言われたことがあまりに突拍子もなかったのと縛られている無力感がそうさせたのだろう。
「……冗談きついな。僕を追い詰めるためなら何でも言うんだろ? せいぜい強がるんだね」
「本当なんだが信じないのならそれでも良い。デザイアは死んだ。だがお前は殺さない。この穴倉で一生飢えながら死ねない苦しみを味わうが良い」
「……」
グリードはあまりのことに黙ってしまう。鳴らなくなったおもちゃに用はないと踵を返した時、グリードが静かに笑った。
「父上が死んだって? 良いね。ずっと鬱陶しかったんだよ。本当にあれが死んだのなら感謝しかないなぁ。誰だか知らないけど、僕の代わりに殺してくれてありがとうね。95点」
「……お前を助けてくれる奴はこの世にいないんだぞ? デザイアも、そしてスロウも」
「へぇ? スロウの奴はどうしてるのかな?」
「もう一生出て来られないだろう。いや、もとより出て来ないか。お前と同じで封印の対象だ。姉を頼ろうったってそうは……」
「あはははっ!!そうかいそうかいっ!!僕のためにご苦労なことだねぇっ!!」
監獄内に待機していた魔族たちの神経を逆撫するグリード。
「何がおかしい? 気でも狂ったか?」
「何を言ってるのさっ!嬉しいサプライズだっ!!僕がここを出た暁には僕を止めるものはいなくなってるってことだろ? 何でもやりたい放題じゃないかっ!」
「自分が置かれている状況を理解出来ないのか? そうしたのは我々だ。万が一にもお前が出たところで簡単に収容出来る。忘れないことだ」
「何を言ってるのさ。今日はちょっとだけ調子が悪かっただけ。君たちは運が良かったのさ。ただのまぐれ当たりの癖に図に乗らないで欲しいね」
「おめでたい頭だな。いや、だがそうだな。面倒なことにならないように布石を打っておくか」
アレクサンドロスは掌に収まる水晶玉を取り出す。それをおもむろにグリードの胸に押し当てた。
「うっ……おいおい何だい? 冷たいじゃないか。何をしているのかな?」
「お前を苦しめるためのものだ。──『共振石』」
水晶はポッと淡い光を放ち、次の瞬間には小さく脈打つように一定間隔で光を放ち始めた。グリードの胸から水晶を離し、懐に仕舞った。

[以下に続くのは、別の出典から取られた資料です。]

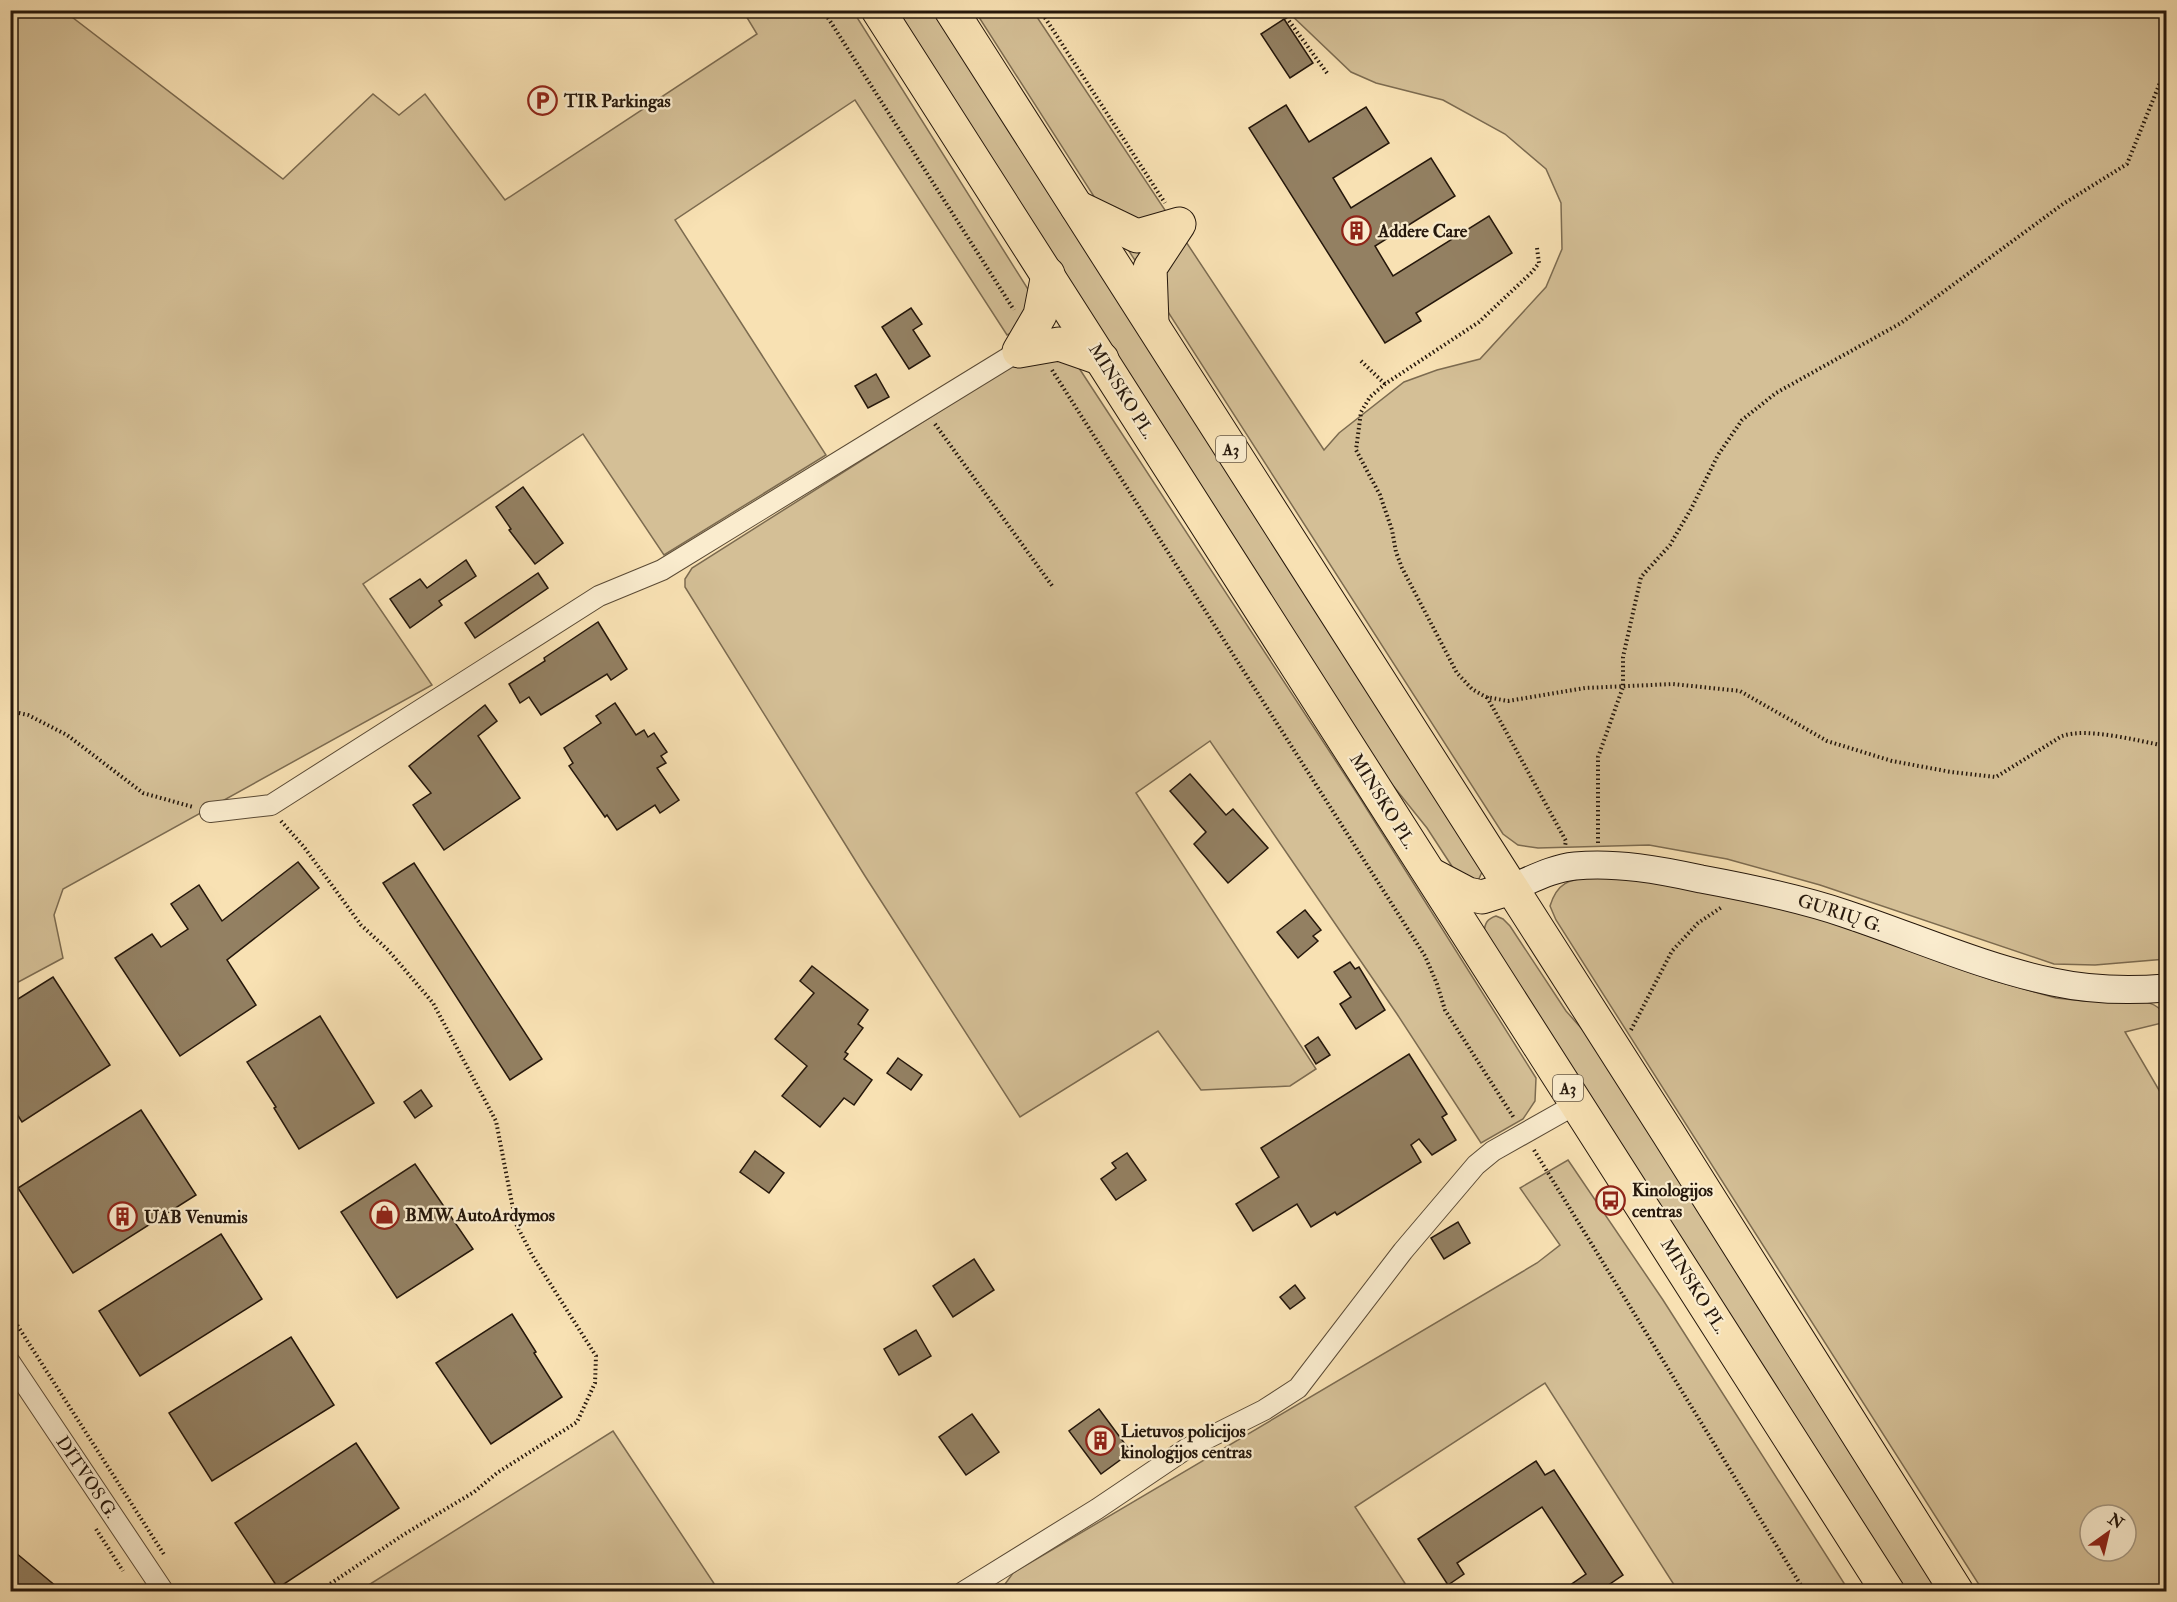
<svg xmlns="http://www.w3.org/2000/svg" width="2177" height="1602" font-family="'IM FELL Double Pica',serif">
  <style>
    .green { fill: #d4bf96; stroke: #7c6b50; stroke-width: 1.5; fill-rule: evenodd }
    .building { fill: #938062; stroke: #25170b; stroke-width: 1.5 }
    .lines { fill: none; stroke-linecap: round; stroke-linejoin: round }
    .street-casing { stroke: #5a4a35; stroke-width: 22 }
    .secondary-casing { stroke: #25170b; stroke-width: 29 }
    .highway-casing { stroke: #25170b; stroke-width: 35 }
    .path { stroke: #25170b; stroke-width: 4; stroke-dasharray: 1.5 3; stroke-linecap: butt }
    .street { stroke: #faecce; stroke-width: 20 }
    .secondary { stroke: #faecce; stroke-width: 27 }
    .highway { stroke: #f8e1b3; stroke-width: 33 }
    .labels { text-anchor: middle; stroke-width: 4.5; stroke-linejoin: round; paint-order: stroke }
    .shield { fill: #faecce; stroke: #655746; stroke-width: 1.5 }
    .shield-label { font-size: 16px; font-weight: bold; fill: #25170b }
    .poi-label { font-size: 18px; font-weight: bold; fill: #25170b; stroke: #faecce; text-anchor: start }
    .street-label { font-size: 18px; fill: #25170b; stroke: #faecce }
  </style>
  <rect width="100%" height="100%" fill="#f8e1b3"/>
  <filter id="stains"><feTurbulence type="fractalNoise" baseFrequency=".00333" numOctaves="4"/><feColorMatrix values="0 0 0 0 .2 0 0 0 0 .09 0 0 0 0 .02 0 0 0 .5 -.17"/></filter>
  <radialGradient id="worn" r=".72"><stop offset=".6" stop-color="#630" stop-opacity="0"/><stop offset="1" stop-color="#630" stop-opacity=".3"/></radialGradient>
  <!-- green -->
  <g class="green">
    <polygon points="11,11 64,11 283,179 373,94 399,115 425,94 505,200 757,34 743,11 853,11 1031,294 1031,323 1007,335 855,100 675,220 826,455 664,555 583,434 363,584 432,685 63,889 54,915 63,958 11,986"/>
    <polygon points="891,11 935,11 1480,866 1482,872 1478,881 1457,874 1427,828 1374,762"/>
    <polygon points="975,11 1033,11 1324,450 1339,433 1404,382 1437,370 1480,359 1546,287 1562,249 1561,203 1546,169 1505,134 1443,100 1376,83 1351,72 1287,11 2166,11 2166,959 2095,965 2054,964 1820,885 1727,859 1649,845 1538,848 1518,845 1503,834"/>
    <polygon points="1033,352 1077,365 1358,795 1536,1078 1535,1101 1523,1119 1481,1143 1397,1014 1210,741 1136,793 1316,1069 1290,1086 1201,1090 1158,1031 1020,1117 865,876 685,587 685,579 692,568"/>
    <path d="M 1596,876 L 1631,879 L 1726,896 L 1807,914 L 1992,980 L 2056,998 L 2084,1001 L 2141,1001 C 2153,1003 2165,1009 2166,1022 L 2125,1032 L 2166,1102 L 2166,1591 L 1983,1591 L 1556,920 L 1550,906 C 1558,880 1571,880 1596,876 ZM 2090,1515 L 2126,1515 L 2126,1551 L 2090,1551 Z"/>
    <path d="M 1496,916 L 1503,919 L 1510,926 L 1566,1011 L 1598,1047 L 1943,1591 L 1903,1591 L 1484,932 C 1485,923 1487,919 1496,916 Z"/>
    <polygon points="1568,1160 1663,1300 1849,1591 1678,1591 1545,1383 1355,1507 1410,1591 1000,1591 1013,1573 1537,1263 1560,1245 1520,1188"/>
    <polygon points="613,1431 719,1591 359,1591"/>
  </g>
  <!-- building -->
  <g class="building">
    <polygon points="1284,19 1313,63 1290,78 1261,34"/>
    <polygon points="1286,105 1309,142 1366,107 1389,143 1333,178 1351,208 1431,158 1455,196 1375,246 1393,276 1489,216 1512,253 1416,313 1421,321 1385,343 1249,128"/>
    <polygon points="911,308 922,324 913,330 930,356 909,369 882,327"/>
    <polygon points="876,374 889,397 868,408 855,386"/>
    <polygon points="523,487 563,543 535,564 509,530 511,529 496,507"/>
    <polygon points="466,560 476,576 439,601 442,605 410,628 390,599 420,579 427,588"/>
    <polygon points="538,573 548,588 475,638 465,623"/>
    <polygon points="598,622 627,669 611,680 607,674 541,715 529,697 520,703 509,684 545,661 544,658"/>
    <polygon points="615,703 636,735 644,730 648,737 654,733 667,752 661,756 666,763 657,768 679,800 660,813 655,805 617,830 607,815 605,817 569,766 573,763 564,748 601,723 596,716"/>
    <polygon points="485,705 497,721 478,736 520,798 444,850 413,805 431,793 409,766"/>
    <polygon points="1190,774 1226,815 1233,809 1268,848 1228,883 1194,844 1206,832 1170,791"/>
    <polygon points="298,862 319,888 227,960 256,1005 180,1056 115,958 152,934 161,947 188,929 171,904 199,885 222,921"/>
    <polygon points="414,863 542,1059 510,1080 383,883"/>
    <polygon points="1305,910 1321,930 1313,936 1318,941 1298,958 1277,932"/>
    <polygon points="1350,962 1355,969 1359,967 1385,1010 1356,1029 1340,1004 1351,997 1334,972"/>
    <polygon points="812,966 868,1010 858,1024 863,1028 845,1052 848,1054 844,1059 872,1080 854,1105 844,1098 820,1127 782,1096 807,1066 775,1039 814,993 800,981"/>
    <polygon points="53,977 110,1065 22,1122 10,1103 10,1004"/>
    <polygon points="320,1016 374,1103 299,1149 274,1108 276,1107 247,1062"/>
    <polygon points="1318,1037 1330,1055 1316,1064 1305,1046"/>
    <polygon points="1409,1054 1447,1114 1442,1117 1456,1140 1432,1155 1419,1139 1411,1145 1421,1162 1337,1215 1335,1212 1311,1227 1297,1204 1253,1231 1236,1204 1279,1177 1261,1148"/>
    <polygon points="898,1058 922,1075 911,1090 887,1073"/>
    <polygon points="421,1090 432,1106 415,1118 404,1102"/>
    <polygon points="141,1110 196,1195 73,1273 18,1188"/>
    <polygon points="755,1151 784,1173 769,1193 740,1172"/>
    <polygon points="1127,1153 1146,1180 1116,1200 1101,1179 1116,1168 1112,1163"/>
    <polygon points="415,1164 473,1249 397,1298 341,1212"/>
    <polygon points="1458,1222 1470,1243 1444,1259 1431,1238"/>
    <polygon points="221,1234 262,1299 140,1376 99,1311"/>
    <polygon points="974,1259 994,1290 953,1317 933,1286"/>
    <polygon points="1295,1285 1305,1298 1290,1309 1280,1297"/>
    <polygon points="512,1314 536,1352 534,1353 562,1397 491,1444 436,1363"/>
    <polygon points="916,1330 931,1356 899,1375 884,1349"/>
    <polygon points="291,1337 334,1405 212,1481 169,1413"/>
    <polygon points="1099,1409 1131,1452 1101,1474 1069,1431"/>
    <polygon points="972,1414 999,1452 966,1475 939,1437"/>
    <polygon points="356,1443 399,1508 278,1588 235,1523"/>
    <polygon points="1536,1461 1545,1475 1554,1470 1623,1575 1598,1592 1560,1592 1586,1574 1542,1507 1457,1563 1464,1574 1448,1585 1418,1539"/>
    <polygon points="10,1548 63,1592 10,1592"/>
  </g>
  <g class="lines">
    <defs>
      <g id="street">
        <polyline points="210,812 271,805 599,596 662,570 1019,351"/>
        <polyline points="10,1362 164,1592"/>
        <polyline points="963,1592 1097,1509 1186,1449 1264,1410 1298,1388 1403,1251 1476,1165 1493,1151 1578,1103"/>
      </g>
      <path id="secondary" d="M 1511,888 C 1531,880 1553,868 1575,866 C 1616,862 1660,870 1701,879 C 1750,888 1799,898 1846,914 C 1915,937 1982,967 2053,982 C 2090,990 2129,991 2166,988"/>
      <g id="highway">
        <polyline points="878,10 1888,1592"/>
        <polyline points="951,10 1668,1133 1957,1592"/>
        <polyline points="1077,207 1137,236 1179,224 1150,268 1152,323"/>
        <polyline points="1048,274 1040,315 1019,351 1059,344 1102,359"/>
        <polyline points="1432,875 1468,894 1482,897 1511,888"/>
      </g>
    </defs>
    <!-- street casing -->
    <use href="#street" class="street-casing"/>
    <!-- secondary casing -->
    <use href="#secondary" class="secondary-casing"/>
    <!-- highway casing -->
    <use href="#highway" class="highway-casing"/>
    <!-- path -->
    <g class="path">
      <polyline points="823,10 1014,310"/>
      <polyline points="1040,10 1165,203"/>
      <polyline points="1281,10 1327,73"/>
      <path d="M 1537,248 L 1539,263 L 1532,272 L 1479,322 L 1385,384 L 1370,397 L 1361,412 L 1356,450 L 1380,495 L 1392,530 L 1396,552 L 1402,568 L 1457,673 L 1472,689 L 1486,697 L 1508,701 L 1585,688 L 1673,684 L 1740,691 L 1827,741 L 1892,761 L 1951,772 L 1996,777 L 2062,736 C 2088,727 2138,741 2166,746"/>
      <polyline points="1361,361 1385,384"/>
      <polyline points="1052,370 1425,956 1437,984 1445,1010 1514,1118"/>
      <polyline points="935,424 1053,587"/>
      <polyline points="1487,697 1566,841 1565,846"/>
      <polyline points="10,711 28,715 67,735 143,793 193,807"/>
      <polyline points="281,821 304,847 361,925 388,950 433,1003 496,1121 516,1224 532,1255 596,1356 595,1383 577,1422 497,1473 474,1492 403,1535 318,1592"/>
      <polyline points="1598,843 1598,757 1623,687 1623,657 1641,577 1670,545 1691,509 1718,455 1742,420 1776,393 1901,323 2063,204 2127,164 2166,68"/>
      <polyline points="1631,1030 1672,951 1698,923 1722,907"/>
      <polyline points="1534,1150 1805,1592"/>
      <polyline points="10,1314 165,1556"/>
      <polyline points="96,1529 123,1571"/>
    </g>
    <!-- street -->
    <use href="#street" class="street"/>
    <!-- secondary -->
    <use href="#secondary" class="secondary"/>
    <!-- highway -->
    <use href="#highway" class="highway"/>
  </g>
  <!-- icons -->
  <defs>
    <symbol id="parking-ring" viewBox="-11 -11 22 22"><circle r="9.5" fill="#faecce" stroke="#8f2418" stroke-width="1.5"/><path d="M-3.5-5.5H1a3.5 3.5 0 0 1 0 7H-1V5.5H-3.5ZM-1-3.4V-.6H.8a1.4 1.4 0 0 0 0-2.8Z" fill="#8f2418"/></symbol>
    <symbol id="building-ring" viewBox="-11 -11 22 22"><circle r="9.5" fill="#faecce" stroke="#8f2418" stroke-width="1.5"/><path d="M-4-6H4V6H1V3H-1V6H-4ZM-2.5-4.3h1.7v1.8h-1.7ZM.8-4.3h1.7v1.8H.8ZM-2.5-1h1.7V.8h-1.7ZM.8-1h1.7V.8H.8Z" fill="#8f2418"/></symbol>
    <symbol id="bus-ring" viewBox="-11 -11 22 22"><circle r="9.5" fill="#faecce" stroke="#8f2418" stroke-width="1.5"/><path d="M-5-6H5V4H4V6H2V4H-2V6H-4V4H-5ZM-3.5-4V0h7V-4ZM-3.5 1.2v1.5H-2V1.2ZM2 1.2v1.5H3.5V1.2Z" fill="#8f2418"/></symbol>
    <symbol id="shop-ring" viewBox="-11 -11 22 22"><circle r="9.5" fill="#faecce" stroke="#8f2418" stroke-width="1.5"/><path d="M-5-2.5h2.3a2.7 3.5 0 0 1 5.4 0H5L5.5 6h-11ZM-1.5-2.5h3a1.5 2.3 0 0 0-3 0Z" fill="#8f2418"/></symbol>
  </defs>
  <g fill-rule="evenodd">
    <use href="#parking-ring" x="526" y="84" width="33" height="33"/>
    <use href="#building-ring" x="1340" y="214" width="33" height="33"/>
    <use href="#bus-ring" x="1594" y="1184" width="33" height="33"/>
    <use href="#shop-ring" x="368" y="1198" width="33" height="33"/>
    <use href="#building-ring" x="106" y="1200" width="33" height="33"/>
    <use href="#building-ring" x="1084" y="1424" width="33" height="33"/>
  </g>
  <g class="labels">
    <!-- shield labels -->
    <g class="shield">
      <rect x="1216" y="436" width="30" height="26" rx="4.5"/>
      <rect x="1553" y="1075" width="30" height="26" rx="4.5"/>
    </g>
    <g class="shield-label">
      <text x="1231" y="455">A3</text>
      <text x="1568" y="1094">A3</text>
    </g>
    <!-- poi labels -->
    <g class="poi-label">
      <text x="564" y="107">TIR Parkingas</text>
      <text x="1378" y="237">Addere Care</text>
      <text x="1632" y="1196">Kinologijos<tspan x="1632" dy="21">centras</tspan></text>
      <text x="405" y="1221">BMW AutoArdymos</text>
      <text x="144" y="1223">UAB Venumis</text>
      <text x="1121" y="1437">Lietuvos policijos<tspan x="1121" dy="21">kinologijos centras</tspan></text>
    </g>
    <!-- street labels -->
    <g class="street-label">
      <text transform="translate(1122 391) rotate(58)" y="6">MINSKO PL.</text>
      <text transform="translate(1383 801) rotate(58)" y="6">MINSKO PL.</text>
      <text transform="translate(1840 913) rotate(18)" y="6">GURIŲ G.</text>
      <text transform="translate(1694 1286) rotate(58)" y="6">MINSKO PL.</text>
      <text transform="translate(87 1477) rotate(56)" y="6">DITVOS G.</text>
    </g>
  </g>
  <!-- margin -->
  <rect width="2177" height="1602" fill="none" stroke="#f8e1b3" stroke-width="36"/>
  <rect x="12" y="12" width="2153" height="1578" fill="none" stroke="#25170b" stroke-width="3"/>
  <rect x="18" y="18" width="2141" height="1566" fill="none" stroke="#25170b" stroke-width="1.5"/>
  <!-- north arrow -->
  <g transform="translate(2108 1533) rotate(34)"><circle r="28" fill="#faecce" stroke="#a59780" stroke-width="1.5"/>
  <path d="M0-4.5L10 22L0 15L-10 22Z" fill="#8f2418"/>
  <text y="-9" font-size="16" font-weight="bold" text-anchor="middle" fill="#25170b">N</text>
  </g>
  <rect width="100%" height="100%" filter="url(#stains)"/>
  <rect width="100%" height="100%" fill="url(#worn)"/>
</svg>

「まったく苦しくないんだけど? 魔道具の不調かな?」
「知る必要はない。じゃあな、哀れなる獣。永遠にさようならだ」
「ああ。またね、魔族ども」
グリードはアレクサンドロスの合図で完全に封印された。
メフィストがアレクサンドロスに近寄る。
「先の水晶は何だったのだ?」
「あれですか。リュートの置き土産ですよ。こいつは今グリードの心臓と同期している。強く握ったり欠けさせたりすれば奴は苦しむでしょう。万が一にも監獄から自力で脱出するようなあり得ない事態に陥った時はこいつで脅してやれば良い」
「殺せるのか?」
「いえ、あくまでも疑似的に心臓を握るためのものですので殺すことは出来ません。壊さないように細心の注意を払いつつ攻撃を加えるのです。まぁ必要ないでしょうがね」
アレクサンドロスはメフィストに水晶を渡した。
その顔は憑き物が落ちたような晴れやかな表情だった。
──女神ミルレース、そしてデザイアという二つの脅威を退けた二大魔族アレクサンドロスとメフィスト。
メフィストはこの功績を称えてアレクサンドロスの裏切りを不問にし、さらに公爵の称号を授与した。
二大派閥の一角が落ち、メフィスト派に吸収されると共にメフィストは王を名乗る。
その後すぐに戴冠式を行い、ナンバー2となったアレクサンドロスから王冠を受けたメフィストは名実共に王となった。
世界はここから長い長い平穏を迎え、レッドが誕生した時代へと引き継がれていく。